Catholic Reflections on the Endgame of 2012


Published October 29, 2012

National Review Online

For several decades now, Catholic thinkers influenced by the late Swiss theologian Hans Urs von Balthasar have been arguing that beauty can be a window into the true and the good. Postmodernity affirms “your truth” and “my truth” but is profoundly nervous about “the truth.” Postmoderns break out into hives at the claim that the good is embedded in reality, not inside my head. Yet a profound encounter with the beautiful in art, architecture, music, or literature can make even the deepest skeptic and the most assiduous relativist consider the possibility that some thing simply are, well, true and good. That Mozart’s Ave Verum and Fra Angelico’s Annunciation are beautiful, and that the chord these beautiful things touch in us is noble, isn’t a matter of my opinion or your opinion; it’s just true, just as the experience of true beauty is undeniably good.

This same dynamic works in reverse, for the ugly is often illuminates what is base and ignoble. If a sane person didn’t know anything else about Communism and its effects on the lives of individuals and communities, a first encounter with the crudity, the sheer unloveliness, of socialist-realist architecture or painting would set off alarm bells: Something is seriously wrong here.

The ignoble and the base come in many forms. Two episodes of profound ugliness in the endgame of the 2012 campaign shed light on the character of some of those who would lead us for the next four years, and those who design their campaigns.

TO BE DONE:
**1)** Answer these questions about the National Review Online piece on beauty and the 2012 campaign:
(a) Which theologian's influence on Catholic thinkers is mentioned?
(b) Which work by Fra Angelico is named as beautiful?
(c) How many episodes of profound ugliness in the endgame of the 2012 campaign are mentioned?
**2)** Render this sentence from the National Review Online piece into French: "Postmodernity affirms “your truth” and “my truth” but is profoundly nervous about “the truth.”"
**3)** Extract the passage from the National Review Online piece that starts at the words "National Review Online" and stops after the words "is undeniably good.".

Some rows:

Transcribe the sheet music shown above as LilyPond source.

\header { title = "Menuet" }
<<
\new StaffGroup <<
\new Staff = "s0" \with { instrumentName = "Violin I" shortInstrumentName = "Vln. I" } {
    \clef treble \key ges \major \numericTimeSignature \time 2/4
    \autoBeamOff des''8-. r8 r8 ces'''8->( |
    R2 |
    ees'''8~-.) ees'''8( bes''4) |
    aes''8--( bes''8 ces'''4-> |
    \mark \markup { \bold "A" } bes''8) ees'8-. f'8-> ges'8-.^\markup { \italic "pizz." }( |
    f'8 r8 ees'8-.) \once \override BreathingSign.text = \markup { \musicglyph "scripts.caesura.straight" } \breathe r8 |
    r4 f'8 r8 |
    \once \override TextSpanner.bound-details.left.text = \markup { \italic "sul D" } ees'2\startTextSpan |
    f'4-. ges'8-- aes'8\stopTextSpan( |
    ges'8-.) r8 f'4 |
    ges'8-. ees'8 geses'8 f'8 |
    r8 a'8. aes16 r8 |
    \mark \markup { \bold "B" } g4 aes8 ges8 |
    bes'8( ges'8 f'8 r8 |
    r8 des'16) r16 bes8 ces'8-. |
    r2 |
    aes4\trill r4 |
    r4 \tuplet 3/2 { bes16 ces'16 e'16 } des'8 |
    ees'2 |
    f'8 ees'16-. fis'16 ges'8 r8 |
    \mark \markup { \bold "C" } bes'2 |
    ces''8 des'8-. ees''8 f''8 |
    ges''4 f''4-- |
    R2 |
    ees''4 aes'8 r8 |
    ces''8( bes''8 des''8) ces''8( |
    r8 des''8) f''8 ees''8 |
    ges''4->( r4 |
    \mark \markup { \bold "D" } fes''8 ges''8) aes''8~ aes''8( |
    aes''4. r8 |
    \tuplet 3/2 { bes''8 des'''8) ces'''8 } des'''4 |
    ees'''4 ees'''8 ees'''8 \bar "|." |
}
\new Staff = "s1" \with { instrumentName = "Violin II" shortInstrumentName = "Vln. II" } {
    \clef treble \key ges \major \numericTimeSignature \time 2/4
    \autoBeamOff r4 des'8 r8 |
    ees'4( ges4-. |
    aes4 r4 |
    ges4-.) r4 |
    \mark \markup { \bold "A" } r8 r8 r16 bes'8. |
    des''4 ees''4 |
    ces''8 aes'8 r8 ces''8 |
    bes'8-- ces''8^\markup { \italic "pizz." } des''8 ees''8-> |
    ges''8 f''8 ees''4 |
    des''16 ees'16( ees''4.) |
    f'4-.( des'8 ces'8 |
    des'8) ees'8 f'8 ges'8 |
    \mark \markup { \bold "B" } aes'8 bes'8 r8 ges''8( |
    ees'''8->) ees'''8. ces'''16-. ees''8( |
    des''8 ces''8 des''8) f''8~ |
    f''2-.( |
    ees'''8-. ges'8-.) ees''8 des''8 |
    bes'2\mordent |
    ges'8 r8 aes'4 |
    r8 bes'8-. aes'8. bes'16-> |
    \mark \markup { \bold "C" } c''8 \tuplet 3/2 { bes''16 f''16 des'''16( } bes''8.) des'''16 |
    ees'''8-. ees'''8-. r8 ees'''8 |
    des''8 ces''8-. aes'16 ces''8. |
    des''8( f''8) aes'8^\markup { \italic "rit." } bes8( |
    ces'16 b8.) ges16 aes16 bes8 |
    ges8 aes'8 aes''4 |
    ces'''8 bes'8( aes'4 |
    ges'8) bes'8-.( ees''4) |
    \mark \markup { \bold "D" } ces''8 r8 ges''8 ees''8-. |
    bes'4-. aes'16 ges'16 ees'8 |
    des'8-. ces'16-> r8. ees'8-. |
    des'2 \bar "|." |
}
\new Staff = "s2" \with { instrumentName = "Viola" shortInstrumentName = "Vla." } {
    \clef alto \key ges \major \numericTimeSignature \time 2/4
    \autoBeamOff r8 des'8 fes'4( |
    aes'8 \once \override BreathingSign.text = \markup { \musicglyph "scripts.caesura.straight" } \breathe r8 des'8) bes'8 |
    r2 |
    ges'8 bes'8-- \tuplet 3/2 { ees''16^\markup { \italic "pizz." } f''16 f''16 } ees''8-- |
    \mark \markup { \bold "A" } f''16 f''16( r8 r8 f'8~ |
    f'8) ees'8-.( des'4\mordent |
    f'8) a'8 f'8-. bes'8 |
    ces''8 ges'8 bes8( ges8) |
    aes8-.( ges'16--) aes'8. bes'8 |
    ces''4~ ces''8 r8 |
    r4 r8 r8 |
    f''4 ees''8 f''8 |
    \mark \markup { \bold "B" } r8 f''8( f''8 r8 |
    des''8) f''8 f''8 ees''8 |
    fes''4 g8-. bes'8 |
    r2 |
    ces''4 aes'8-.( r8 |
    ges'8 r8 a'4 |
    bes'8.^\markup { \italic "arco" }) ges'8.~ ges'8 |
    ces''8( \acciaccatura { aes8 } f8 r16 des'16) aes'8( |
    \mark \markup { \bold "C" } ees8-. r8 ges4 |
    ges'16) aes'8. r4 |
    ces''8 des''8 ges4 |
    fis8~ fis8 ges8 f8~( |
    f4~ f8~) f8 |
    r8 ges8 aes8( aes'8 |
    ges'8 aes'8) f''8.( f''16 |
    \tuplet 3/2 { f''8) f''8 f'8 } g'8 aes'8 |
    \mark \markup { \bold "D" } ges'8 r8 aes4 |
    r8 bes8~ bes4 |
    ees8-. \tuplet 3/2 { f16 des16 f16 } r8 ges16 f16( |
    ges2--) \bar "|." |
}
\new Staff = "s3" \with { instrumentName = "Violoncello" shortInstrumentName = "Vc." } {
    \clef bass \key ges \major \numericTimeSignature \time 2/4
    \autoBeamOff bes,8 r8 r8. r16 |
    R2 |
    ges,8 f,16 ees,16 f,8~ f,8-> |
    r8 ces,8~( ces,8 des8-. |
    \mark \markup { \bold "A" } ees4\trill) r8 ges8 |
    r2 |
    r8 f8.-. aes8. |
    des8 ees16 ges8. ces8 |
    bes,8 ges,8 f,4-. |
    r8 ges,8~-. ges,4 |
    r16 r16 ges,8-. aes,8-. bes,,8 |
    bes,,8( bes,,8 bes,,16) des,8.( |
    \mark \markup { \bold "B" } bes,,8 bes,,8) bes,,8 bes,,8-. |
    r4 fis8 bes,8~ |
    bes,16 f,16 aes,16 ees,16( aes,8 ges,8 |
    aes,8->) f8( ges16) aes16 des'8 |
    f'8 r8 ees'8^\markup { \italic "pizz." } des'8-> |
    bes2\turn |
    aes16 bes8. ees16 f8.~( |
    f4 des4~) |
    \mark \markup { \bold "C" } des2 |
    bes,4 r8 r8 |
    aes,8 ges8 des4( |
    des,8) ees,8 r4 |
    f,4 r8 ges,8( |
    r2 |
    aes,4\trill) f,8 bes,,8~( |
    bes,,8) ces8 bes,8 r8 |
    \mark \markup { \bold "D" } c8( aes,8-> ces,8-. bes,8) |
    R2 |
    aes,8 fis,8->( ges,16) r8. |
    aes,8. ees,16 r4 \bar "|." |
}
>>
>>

ANSWERS IN ORDER:
**1)**
(a) The late Swiss theologian Hans Urs von Balthasar
(b) The Annunciation
(c) Two

**2)** La postmodernité affirme « ta vérité » et « ma vérité », mais elle est profondément inquiète face à « la vérité ».

**3)**
National Review Online

For several decades now, Catholic thinkers influenced by the late Swiss theologian Hans Urs von Balthasar have been arguing that beauty can be a window into the true and the good. Postmodernity affirms “your truth” and “my truth” but is profoundly nervous about “the truth.” Postmoderns break out into hives at the claim that the good is embedded in reality, not inside my head. Yet a profound encounter with the beautiful in art, architecture, music, or literature can make even the deepest skeptic and the most assiduous relativist consider the possibility that some thing simply are, well, true and good. That Mozart’s Ave Verum and Fra Angelico’s Annunciation are beautiful, and that the chord these beautiful things touch in us is noble, isn’t a matter of my opinion or your opinion; it’s just true, just as the experience of true beauty is undeniably good.